Wednesday, August 16, 2017

Bitcoin May Not Be A Bubble, And That's Good For Americans

Just about every month there is a new story of despair regarding the future of bitcoin, despite the obvious upward trend, and August has been no exception. Just today, Forbes said, "Bitcoin is worth $4000 -- Why you probably should not own one" and went on to explain that "it's a bubble, you see", just like everyone said last month and the month before that. The truth is, nobody really knows what will happen, that's why it's called speculative. But is it really speculative?

The difference between bitcoin and all currencies before its incarnation is that it can be mined. Gold, you would think, would be the most expensive currency because of this, but the fact is that metals are limited and digital currencies are infinite.

"But bitcoin is finite!"

Yeah, I know. Repeat after me: Bitcoin is not the only digital currency!

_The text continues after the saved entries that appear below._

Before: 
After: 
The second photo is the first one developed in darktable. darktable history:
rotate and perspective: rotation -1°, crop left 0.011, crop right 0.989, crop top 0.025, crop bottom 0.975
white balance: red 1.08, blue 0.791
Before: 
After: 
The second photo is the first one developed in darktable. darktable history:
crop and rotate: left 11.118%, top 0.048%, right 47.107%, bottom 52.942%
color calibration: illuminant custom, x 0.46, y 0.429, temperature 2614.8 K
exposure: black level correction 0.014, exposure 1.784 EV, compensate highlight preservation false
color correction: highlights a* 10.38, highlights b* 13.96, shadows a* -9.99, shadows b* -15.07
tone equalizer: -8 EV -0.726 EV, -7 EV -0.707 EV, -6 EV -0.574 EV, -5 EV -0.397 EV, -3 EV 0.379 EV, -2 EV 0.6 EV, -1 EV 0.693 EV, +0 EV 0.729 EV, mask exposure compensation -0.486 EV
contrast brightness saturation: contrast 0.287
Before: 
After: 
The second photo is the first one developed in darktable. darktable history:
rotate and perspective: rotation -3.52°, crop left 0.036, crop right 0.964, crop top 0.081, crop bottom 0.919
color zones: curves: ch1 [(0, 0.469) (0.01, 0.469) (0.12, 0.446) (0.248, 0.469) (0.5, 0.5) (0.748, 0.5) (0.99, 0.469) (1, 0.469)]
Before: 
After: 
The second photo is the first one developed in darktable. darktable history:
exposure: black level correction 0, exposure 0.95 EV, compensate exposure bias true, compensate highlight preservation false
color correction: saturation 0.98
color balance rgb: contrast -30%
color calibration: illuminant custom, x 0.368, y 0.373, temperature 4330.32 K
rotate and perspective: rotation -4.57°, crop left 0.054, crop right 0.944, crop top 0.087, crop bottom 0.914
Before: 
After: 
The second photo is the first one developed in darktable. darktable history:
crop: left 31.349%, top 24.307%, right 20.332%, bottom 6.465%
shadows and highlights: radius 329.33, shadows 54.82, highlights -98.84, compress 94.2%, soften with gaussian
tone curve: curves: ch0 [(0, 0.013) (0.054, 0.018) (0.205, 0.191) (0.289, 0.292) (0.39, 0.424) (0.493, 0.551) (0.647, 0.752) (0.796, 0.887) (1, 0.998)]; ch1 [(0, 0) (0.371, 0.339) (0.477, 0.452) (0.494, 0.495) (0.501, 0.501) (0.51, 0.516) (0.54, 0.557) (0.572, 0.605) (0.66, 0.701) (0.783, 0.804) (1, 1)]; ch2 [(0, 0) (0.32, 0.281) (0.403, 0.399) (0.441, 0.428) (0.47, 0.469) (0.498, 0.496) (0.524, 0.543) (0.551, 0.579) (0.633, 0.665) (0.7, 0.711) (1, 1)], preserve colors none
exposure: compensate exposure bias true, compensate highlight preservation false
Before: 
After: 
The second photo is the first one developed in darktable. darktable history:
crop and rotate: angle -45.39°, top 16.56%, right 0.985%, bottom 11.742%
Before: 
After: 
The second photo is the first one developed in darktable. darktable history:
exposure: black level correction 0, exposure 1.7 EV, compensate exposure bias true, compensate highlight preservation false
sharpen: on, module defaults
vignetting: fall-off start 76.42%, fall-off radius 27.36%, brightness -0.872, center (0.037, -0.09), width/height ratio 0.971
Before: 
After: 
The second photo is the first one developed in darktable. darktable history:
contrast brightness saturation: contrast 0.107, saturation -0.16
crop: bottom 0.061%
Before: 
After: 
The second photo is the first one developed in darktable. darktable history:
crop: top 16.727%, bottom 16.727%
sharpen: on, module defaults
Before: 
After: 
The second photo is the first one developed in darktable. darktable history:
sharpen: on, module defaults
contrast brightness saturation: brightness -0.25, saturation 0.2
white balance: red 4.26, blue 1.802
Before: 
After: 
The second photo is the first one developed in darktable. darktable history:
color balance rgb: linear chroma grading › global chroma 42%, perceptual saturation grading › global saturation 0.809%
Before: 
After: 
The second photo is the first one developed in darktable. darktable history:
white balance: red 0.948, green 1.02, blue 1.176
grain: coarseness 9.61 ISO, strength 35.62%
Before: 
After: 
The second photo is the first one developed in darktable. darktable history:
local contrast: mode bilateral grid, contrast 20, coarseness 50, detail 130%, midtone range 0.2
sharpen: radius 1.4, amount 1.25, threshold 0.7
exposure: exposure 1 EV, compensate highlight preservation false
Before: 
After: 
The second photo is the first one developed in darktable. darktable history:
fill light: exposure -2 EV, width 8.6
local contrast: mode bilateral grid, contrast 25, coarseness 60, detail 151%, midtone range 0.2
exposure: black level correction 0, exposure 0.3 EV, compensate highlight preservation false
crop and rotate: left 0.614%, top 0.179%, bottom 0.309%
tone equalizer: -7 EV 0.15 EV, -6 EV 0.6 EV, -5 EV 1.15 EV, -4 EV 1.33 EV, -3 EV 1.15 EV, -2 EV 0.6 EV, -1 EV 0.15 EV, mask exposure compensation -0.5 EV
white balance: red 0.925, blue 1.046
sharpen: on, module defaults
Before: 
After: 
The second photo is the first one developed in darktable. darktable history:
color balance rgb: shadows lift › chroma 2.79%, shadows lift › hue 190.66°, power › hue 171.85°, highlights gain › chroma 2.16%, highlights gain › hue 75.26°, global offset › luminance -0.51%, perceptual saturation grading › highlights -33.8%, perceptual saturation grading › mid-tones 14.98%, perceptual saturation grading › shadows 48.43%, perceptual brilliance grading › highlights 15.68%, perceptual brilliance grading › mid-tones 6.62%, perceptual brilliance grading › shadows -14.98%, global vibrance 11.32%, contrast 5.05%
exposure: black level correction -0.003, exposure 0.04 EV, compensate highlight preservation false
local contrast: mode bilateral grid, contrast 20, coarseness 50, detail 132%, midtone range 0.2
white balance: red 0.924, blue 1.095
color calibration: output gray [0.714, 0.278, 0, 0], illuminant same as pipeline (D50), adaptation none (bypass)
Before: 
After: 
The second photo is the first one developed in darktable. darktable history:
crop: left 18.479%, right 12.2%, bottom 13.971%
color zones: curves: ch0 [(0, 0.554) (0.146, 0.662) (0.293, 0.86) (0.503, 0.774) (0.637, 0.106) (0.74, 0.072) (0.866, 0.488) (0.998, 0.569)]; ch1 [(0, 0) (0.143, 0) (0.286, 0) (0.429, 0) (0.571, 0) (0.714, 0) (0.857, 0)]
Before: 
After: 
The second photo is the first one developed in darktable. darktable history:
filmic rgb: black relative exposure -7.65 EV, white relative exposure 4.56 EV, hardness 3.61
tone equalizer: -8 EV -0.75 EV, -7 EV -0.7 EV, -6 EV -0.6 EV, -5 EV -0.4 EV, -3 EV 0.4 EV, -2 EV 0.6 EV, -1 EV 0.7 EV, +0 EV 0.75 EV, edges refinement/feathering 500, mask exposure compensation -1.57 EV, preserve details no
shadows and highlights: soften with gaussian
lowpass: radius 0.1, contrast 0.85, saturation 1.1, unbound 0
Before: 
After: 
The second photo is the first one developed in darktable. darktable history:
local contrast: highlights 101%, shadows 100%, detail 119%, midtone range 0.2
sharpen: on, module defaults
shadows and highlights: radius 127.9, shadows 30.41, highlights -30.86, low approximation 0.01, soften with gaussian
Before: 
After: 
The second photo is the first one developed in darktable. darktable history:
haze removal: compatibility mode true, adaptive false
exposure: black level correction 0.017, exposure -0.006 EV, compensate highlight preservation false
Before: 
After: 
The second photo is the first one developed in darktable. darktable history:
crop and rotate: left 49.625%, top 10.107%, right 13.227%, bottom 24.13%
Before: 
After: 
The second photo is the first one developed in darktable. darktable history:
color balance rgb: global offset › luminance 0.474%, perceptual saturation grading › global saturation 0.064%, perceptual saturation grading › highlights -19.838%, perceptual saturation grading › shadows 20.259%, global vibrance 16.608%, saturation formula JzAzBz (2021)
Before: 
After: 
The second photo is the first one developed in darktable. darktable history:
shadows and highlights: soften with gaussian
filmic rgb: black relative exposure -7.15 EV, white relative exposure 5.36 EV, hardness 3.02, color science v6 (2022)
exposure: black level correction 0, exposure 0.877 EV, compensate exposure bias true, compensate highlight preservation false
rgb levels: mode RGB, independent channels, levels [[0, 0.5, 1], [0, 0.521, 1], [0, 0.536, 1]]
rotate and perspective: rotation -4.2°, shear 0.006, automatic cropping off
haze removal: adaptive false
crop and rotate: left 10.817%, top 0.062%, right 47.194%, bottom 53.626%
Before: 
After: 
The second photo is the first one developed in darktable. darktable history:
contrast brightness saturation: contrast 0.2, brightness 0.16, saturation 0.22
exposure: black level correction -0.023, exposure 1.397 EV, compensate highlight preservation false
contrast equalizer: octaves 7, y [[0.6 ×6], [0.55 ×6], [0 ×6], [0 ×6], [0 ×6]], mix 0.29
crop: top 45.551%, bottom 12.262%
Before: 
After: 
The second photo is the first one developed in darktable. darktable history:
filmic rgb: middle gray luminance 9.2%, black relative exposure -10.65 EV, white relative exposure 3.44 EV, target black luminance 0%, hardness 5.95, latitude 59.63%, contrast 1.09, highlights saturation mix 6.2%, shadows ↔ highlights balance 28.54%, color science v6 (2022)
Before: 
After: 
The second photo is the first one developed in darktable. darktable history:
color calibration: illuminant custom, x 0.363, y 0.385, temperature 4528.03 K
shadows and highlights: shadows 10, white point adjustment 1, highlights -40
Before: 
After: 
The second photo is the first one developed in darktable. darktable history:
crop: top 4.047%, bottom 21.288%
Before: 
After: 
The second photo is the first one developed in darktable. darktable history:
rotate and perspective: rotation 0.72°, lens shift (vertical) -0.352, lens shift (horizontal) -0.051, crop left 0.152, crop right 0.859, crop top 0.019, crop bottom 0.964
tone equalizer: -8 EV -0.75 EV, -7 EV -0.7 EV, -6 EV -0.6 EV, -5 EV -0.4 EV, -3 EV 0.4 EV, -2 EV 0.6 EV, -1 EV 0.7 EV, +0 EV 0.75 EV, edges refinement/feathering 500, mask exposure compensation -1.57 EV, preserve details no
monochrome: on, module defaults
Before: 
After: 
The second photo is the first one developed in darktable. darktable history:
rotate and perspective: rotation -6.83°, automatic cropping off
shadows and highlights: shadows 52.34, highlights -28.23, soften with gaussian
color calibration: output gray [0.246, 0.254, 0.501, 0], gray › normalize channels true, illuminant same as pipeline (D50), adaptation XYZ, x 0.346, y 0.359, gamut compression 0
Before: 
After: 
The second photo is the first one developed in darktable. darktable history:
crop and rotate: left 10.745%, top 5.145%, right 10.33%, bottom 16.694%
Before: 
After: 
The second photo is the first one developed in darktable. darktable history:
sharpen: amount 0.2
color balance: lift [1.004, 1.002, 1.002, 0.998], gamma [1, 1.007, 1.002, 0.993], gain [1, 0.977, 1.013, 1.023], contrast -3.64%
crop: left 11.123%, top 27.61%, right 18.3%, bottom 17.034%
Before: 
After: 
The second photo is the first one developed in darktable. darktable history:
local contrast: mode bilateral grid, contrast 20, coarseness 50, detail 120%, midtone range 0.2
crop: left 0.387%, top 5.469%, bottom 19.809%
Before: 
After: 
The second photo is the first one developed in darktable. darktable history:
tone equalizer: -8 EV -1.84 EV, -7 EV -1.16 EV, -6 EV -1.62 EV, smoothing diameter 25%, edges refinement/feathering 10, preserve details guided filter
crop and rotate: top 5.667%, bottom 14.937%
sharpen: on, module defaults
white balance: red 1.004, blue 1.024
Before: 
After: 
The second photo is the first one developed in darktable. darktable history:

Regardless of how this so-called bitcoin bubble performs, there really is no reason to believe that digital currencies are a mere fad. In fact, there is so much more data to support the theory that bitcoin is here to stay, along with the other stronger currencies like Ethereum, Dash, and others. This is due to the fact that countries are attempting to regulate cryptocurrencies as much as they can for the simple reason that digital currencies are usually decentralized, and the idea started with bitcoin itself. Decentralized currencies means banks can control them, and that means the world economy is quickly changing to move away from centralization and putting the power of the bank into the hands of the common man.

Some people are scared shirtless of what they call "the coming global collapse" but the advances in technology and controlled civilization seem to outweigh the fears. For example, the banks are already exploring blockchain technology, the primary tech behind bitcoin and most digital currencies, as a means to transfer money between banks on a global scale at a faster rate than it currently is. This means banks are embracing the technology of cryptocurrency instead of shunning it.

Although, no one should really be surprised if the big banks have anti-cryptocurrency contingency plans if or when they can't adopt and adapt quickly enough to retain control, and that is precisely what many people fear will fuel the economic collapse.